Not a sliver of meat went to waste. Duck wing and neck parts, for instance—hard to serve without guests resorting to using their own hands—were shredded to flakes and served with the salad. The greens and cherry tomatoes were picked fresh from the farm.

Organic carabao milk ricotta cheese was served on a toast on top of duck ham. The duck was provided by organic duck grower Jayvee Manalansan, whose farm is a short distance away from Prado’s. Manalansan, who’s been raising organic ducks for six years, said his fowl are fed only organic corn and/or organic soya, which are also sourced from his farm.
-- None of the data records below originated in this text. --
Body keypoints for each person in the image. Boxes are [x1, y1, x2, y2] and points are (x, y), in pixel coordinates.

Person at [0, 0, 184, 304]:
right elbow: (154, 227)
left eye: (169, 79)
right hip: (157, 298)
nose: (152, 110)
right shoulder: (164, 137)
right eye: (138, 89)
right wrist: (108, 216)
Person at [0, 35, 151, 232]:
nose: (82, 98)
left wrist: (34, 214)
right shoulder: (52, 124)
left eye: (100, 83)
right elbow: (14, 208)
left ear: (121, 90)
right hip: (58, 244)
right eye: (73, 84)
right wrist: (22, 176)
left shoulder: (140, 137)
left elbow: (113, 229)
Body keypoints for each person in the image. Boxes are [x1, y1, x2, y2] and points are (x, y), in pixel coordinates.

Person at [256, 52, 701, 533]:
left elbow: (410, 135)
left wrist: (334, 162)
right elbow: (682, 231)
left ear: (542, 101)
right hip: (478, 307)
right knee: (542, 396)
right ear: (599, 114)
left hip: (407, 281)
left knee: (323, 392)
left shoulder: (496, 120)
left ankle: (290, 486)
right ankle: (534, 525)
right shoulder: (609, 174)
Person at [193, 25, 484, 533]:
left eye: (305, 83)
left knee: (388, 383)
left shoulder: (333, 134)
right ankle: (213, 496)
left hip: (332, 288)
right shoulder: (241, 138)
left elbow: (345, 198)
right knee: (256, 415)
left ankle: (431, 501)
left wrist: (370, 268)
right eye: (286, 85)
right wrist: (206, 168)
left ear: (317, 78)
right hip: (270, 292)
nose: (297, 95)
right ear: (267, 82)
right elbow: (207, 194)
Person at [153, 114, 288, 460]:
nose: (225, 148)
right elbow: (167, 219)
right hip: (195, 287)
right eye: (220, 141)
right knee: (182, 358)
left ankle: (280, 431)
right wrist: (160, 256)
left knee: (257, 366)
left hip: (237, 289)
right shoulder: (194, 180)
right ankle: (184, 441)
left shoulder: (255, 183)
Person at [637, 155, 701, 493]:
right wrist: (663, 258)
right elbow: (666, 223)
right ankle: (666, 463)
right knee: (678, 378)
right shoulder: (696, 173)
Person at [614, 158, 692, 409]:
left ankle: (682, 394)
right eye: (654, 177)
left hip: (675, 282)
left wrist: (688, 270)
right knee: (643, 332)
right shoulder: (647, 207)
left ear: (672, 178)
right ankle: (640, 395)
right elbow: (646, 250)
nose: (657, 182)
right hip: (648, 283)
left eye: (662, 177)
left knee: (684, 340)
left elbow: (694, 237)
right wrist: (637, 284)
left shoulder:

“This is really a collaboration among friends. Everyone involved in this project has been friends of mine for a very long time now,” Gutierrez said.

Tayag also served Duck Liver Triangles and Carabao Milk Cheese, Duck Confit, and the pièce de résistance, Duck Rillette Adobo. Trust a chef like Tayag to tame the bird’s wild gamey flavor into a truly pleasurable feast.

Organic growers were at the main entrance of the compound to showcase local organic produce at reasonable prices. Organic carrots, cherry tomatoes, assorted greens, herbs, potatoes, fruits and so much more were offered by Kitchen Herbs, Greg Kitma farm and Prado Farm.

For walk-in customers, Gutierrez arranged for another old friend, restaurateur Poch S. Jorolan, to set up authentic Pampangueño food from his restaurant, Everybody’s Café. It served Asadong Fiesta cooked the old-fashioned way—searing the pork first, sautéing onions and tomatoes and tomato sauce, then boiling the pork and slicing it before cooking the meat again.

“These are all based on my grandmother’s recipe from around World War II. We prepare them today the same way, without substituting any of the ingredients,” Jorolan said.

Another dish, the famous morcon, took six hours just to cook, and about an hour more to prepare. Jorolan morcon uses the top-grade imported El Rey chorizo. Other ingredients are from farmers known to the Jorolans.

Everybody’s Café also served organic paco salad and other greens. Jorolan said his family is working toward making their meals completely organic.

The Prado Farm, on its final phase of conversion into a biodynamic organic farm, hosts regular free workshops for less fortunate youth in the area. The workshops are based on the Waldorf education philosophy, a method of teaching taught by Rudolf Steiner, the developer of biodynamic farming.

Proceeds of the fundraiser will go to nonprofit organizations such as Casa Miani, Arti Sta. Rita, Precious Foundation, Holy Family Catholic Community, Prado Community Children’s Fund and the Philippine Biodynamic Foundation.

“The last time we held a fundraiser food festival three years ago, we were able to send 30 children to school for a year,” Gutierrez said, with justifiable pride.